**The problem:**
Without any pictures, the records below should be reproduced exactly.

**Material for this task:**
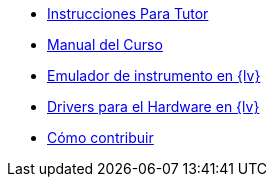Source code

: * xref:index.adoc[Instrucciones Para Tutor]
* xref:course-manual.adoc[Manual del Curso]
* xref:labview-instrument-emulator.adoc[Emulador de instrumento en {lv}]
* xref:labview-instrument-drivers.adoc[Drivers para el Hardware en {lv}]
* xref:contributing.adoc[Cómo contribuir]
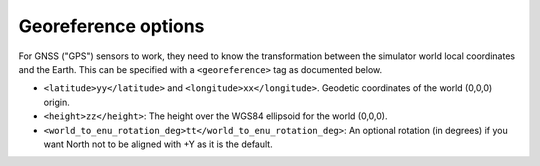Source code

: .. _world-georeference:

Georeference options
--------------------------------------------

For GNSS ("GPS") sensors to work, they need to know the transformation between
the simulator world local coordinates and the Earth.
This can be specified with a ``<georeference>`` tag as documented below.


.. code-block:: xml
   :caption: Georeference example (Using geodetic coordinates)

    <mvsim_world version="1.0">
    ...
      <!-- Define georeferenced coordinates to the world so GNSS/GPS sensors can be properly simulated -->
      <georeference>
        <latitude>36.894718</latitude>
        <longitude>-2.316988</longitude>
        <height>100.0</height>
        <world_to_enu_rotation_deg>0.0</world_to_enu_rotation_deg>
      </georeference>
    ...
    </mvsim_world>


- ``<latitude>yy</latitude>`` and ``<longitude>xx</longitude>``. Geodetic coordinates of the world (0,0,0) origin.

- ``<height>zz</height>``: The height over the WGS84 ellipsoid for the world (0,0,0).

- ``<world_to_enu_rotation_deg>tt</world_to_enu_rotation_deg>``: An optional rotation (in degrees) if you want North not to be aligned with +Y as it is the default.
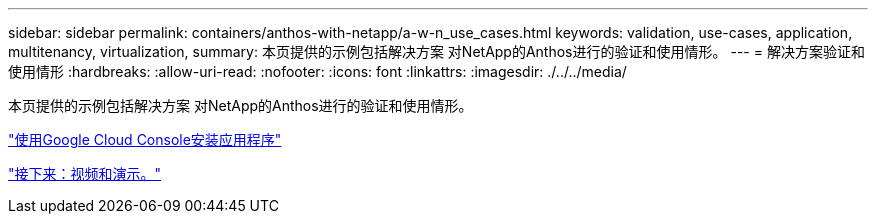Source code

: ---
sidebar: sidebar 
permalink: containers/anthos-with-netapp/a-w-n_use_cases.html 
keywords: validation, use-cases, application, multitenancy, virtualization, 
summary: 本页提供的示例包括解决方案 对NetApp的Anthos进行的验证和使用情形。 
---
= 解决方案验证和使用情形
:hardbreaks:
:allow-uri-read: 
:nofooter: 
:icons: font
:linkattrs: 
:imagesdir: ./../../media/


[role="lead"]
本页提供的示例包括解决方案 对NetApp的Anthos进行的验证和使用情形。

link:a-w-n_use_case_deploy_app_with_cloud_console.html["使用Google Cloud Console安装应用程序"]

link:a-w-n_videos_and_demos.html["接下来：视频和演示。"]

**Answer for the task:**
Source code

: * xref:index.adoc[Instrucciones Para Tutor]
* xref:course-manual.adoc[Manual del Curso]
* xref:labview-instrument-emulator.adoc[Emulador de instrumento en {lv}]
* xref:labview-instrument-drivers.adoc[Drivers para el Hardware en {lv}]
* xref:contributing.adoc[Cómo contribuir]
Source code

: .. _world-georeference:

Georeference options
--------------------------------------------

For GNSS ("GPS") sensors to work, they need to know the transformation between
the simulator world local coordinates and the Earth.
This can be specified with a ``<georeference>`` tag as documented below.


.. code-block:: xml
   :caption: Georeference example (Using geodetic coordinates)

    <mvsim_world version="1.0">
    ...
      <!-- Define georeferenced coordinates to the world so GNSS/GPS sensors can be properly simulated -->
      <georeference>
        <latitude>36.894718</latitude>
        <longitude>-2.316988</longitude>
        <height>100.0</height>
        <world_to_enu_rotation_deg>0.0</world_to_enu_rotation_deg>
      </georeference>
    ...
    </mvsim_world>


- ``<latitude>yy</latitude>`` and ``<longitude>xx</longitude>``. Geodetic coordinates of the world (0,0,0) origin.

- ``<height>zz</height>``: The height over the WGS84 ellipsoid for the world (0,0,0).

- ``<world_to_enu_rotation_deg>tt</world_to_enu_rotation_deg>``: An optional rotation (in degrees) if you want North not to be aligned with +Y as it is the default.
Source code

: ---
sidebar: sidebar 
permalink: containers/anthos-with-netapp/a-w-n_use_cases.html 
keywords: validation, use-cases, application, multitenancy, virtualization, 
summary: 本页提供的示例包括解决方案 对NetApp的Anthos进行的验证和使用情形。 
---
= 解决方案验证和使用情形
:hardbreaks:
:allow-uri-read: 
:nofooter: 
:icons: font
:linkattrs: 
:imagesdir: ./../../media/


[role="lead"]
本页提供的示例包括解决方案 对NetApp的Anthos进行的验证和使用情形。

link:a-w-n_use_case_deploy_app_with_cloud_console.html["使用Google Cloud Console安装应用程序"]

link:a-w-n_videos_and_demos.html["接下来：视频和演示。"]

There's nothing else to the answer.